Efectivamente, si este gueto surcado de callejuelas y subterráneos es un lugar de perdición, se trata antes que nada, de un gueto, es decir, de un sitio cerrado, circunscrito en el espacio ciudadano. Al otro lado del Moldava, encontramos su antítesis, el barrio de Hradocany con su arquitectura altiva, con sus palacios barrocos. Es lo contrario a la atmósfera opresiva del gueto. Por lo tanto, el paisaje urbano de Praga representa dos mundos que se oponen uno al otro: el orden al caos; una arquitectura tranquila y otra opresiva. Y es precisamente el héroe de Meyrink el que pasa de uno al otro.
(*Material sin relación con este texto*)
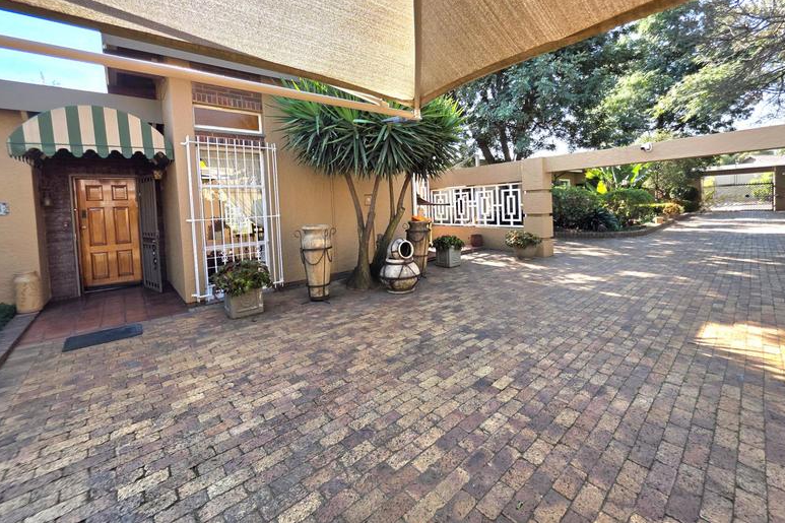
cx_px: 403
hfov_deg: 104.2
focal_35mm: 14
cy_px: 219
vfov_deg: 80.6
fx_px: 305
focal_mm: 2.2
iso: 40
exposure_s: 1/500
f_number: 1.9
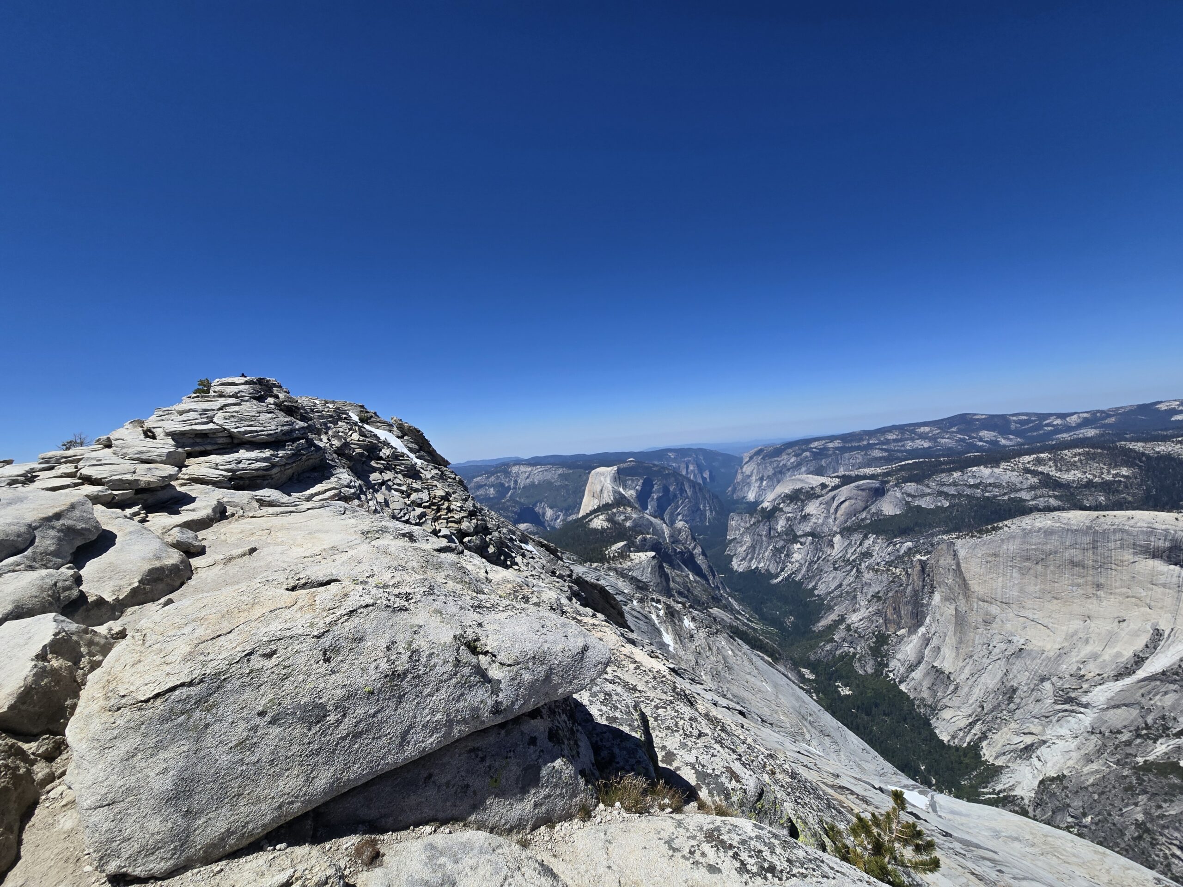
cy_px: 444
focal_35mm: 13
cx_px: 592
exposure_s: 1/3372
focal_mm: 2.2
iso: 50
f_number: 2.2
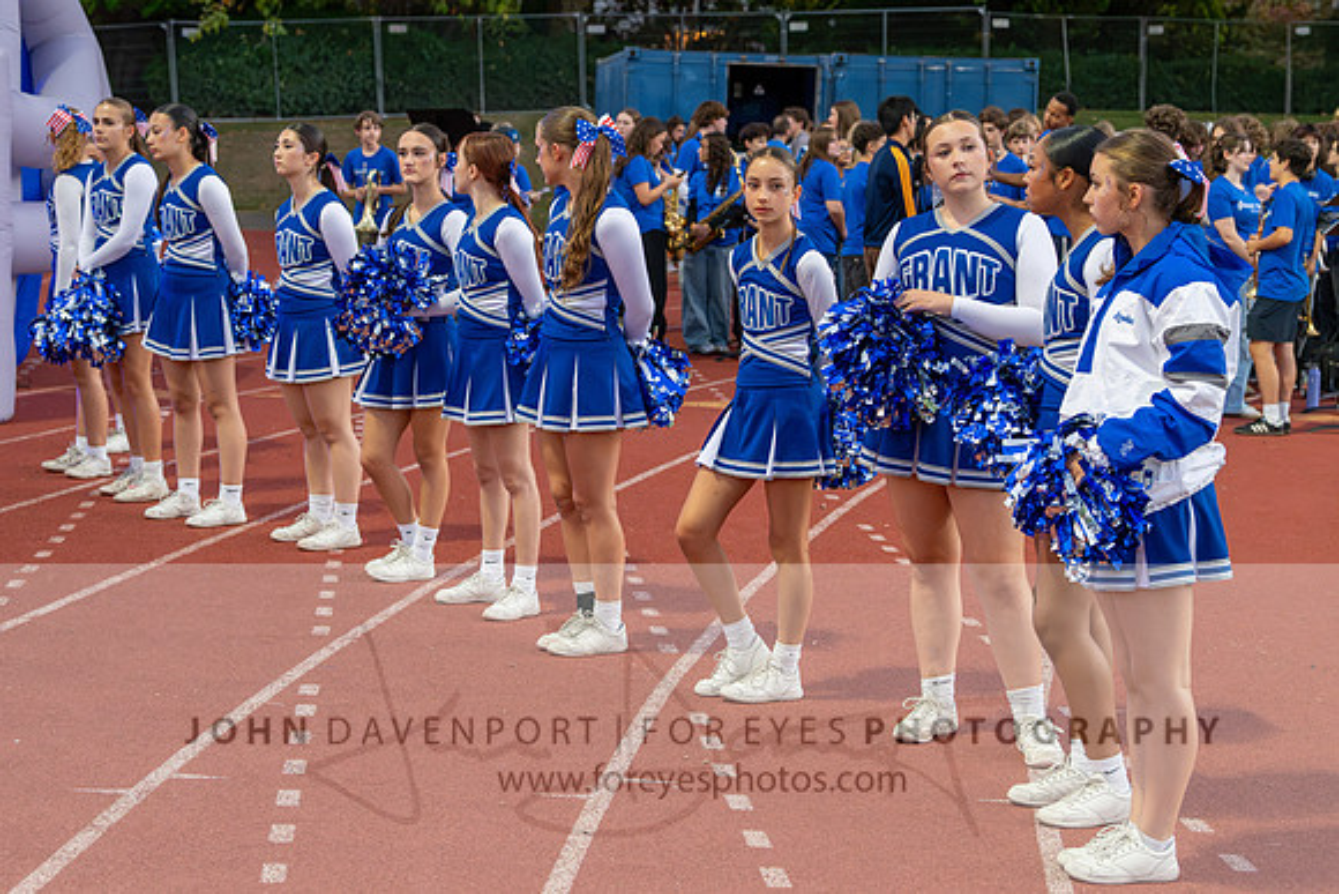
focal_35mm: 75
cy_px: 447
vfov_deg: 18.2
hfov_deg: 27.0
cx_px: 669
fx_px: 2789
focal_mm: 70
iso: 5600
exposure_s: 1/320
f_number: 5.6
¿Que dice la leyenda del Golem que aún hoy sigue obsesionando a la población del gueto? “Cada treinta y tres años, aproximadamente, se repite en nuestras callejuelas un acontecimiento que en sí mismo no tiene nada de especialmente turbador, pero que levanta, no obstante, un viento de pánico, sin que sea posible encontrar explicación o justificación alguna al fenómeno. Cada vez que esto sucede, un hombre absolutamente desconocido, con un rostro lampiño, amarillento, de aspecto mongol, procedente a todas luces de la calle Altschul, envuelto en viejos ropajes pasados de moda y de mal gusto, caminando con un paso regular y extrañamente vacilante, como si fuera a tropezar de un momento a otro, atraviesa el barrio judio, para, acto seguido, desvanecerse bruscamente….”
La aparición del Golem -en recuerdo de la criatura de barro fabricada en tiempos por un rabino cabalista y que un día, tal y como se cuenta, se escapó por las callejuelas del gueto, destruyéndolo todo a su paso, hasta que su amo le alcanzó y consiguió arrancarle la fórmula mágica inscrita en su frente, devolviéndolo así a la nada-, materializa las obsesiones de violencia destructiva del “alma colectiva” del gueto. Esta amenaza que adopta la apariencia de lo extranjero, en el fondo no es más que el resurgimiento, la pervivencia de una falta original: la presuntuosidad del rabino aprendiz de brujo. Sea lo que sea, la furia encarnada por El Golem no pasa de ser, en el fondo, bastante benigna: fenómeno cíclico (mito del eterno retorno), su aparición reviste una especie de función catártica. En 1915 se quiere aún creer que la violencia no es más que un fantasma dispuesto a volatizarse.